Specialty crop groups were able to secure $160 million in assistance for their members in an August 2001 emergency piece of legislation intended to support U.S. agriculture in response to financial losses suffered as a result of weak global markets. This provision was included in an assistance package that totaled $5.5 billion. The legislation required USDA to distribute the money to the 50 state departments of agriculture, allocated based on states’ share of U.S. specialty crop production.
The push to provide mandatory funding for specialty crop producers in the 2008 farm bill was led in the Senate by Senator Debbie Stabenow (D, MI), and in the House by Representative Jim Costa (D, CA), from California’s Central Valley, both members counting a fairly large number of specialty crop producers among their constituents.

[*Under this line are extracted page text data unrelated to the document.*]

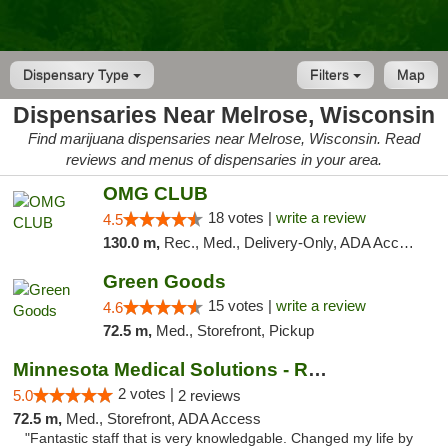
Dispensary Type
Filters
Map
Dispensaries Near Melrose, Wisconsin
Find marijuana dispensaries near Melrose, Wisconsin. Read
reviews and menus of dispensaries in your area.
OMG CLUB
18 votes |
write a review
4.5
130.0 m,
Rec., Med., Delivery-Only, ADA Access, Member Application Required, Debit Card
Green Goods
15 votes |
write a review
4.6
72.5 m,
Med., Storefront, Pickup
Minnesota Medical Solutions - Rochester
2 votes |
5.0
2 reviews
72.5 m,
Med., Storefront, ADA Access
"Fantastic staff that is very knowledgable. Changed my life by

This effort resulted in the establishment of the first horticulture and organic agriculture title in a farm bill, with programs for which $1 billion in funding would be provided over a ten year period, from 2008-2017.
In addition to the Specialty Crop Block Grant program, which received $466 million in the 2008 farm bill, the specialty crop sector obtained $377 million to fund state efforts to monitor specialty crop pests and disease outbreaks and another $20 million to set up “clean plant centers” that would provide pathogen-free propagative plant material to state agencies or private nurseries.
The last piece of the specialty crop pie was $230 million in funding (over ten years) for specialty crop research, which was included in the agricultural research title, not the horticulture and organic agriculture title. Unlike most recent efforts by the Agriculture Committees to provide mandatory funds for agricultural research through the farm bill process, these funds actually went for their intended purposes, rather than being diverted by the Agricultural Appropriation Subcommittees to pay for other items in the annual appropriations bill. All of these programs received additional funding in the 2014 farm bill, as Senator Stabenow moved up to become Chairwoman of the Senate Agriculture Committee.
(This blog is drawn from an article I wrote for Choices magazine that was published in the 4th Quarter of 2016).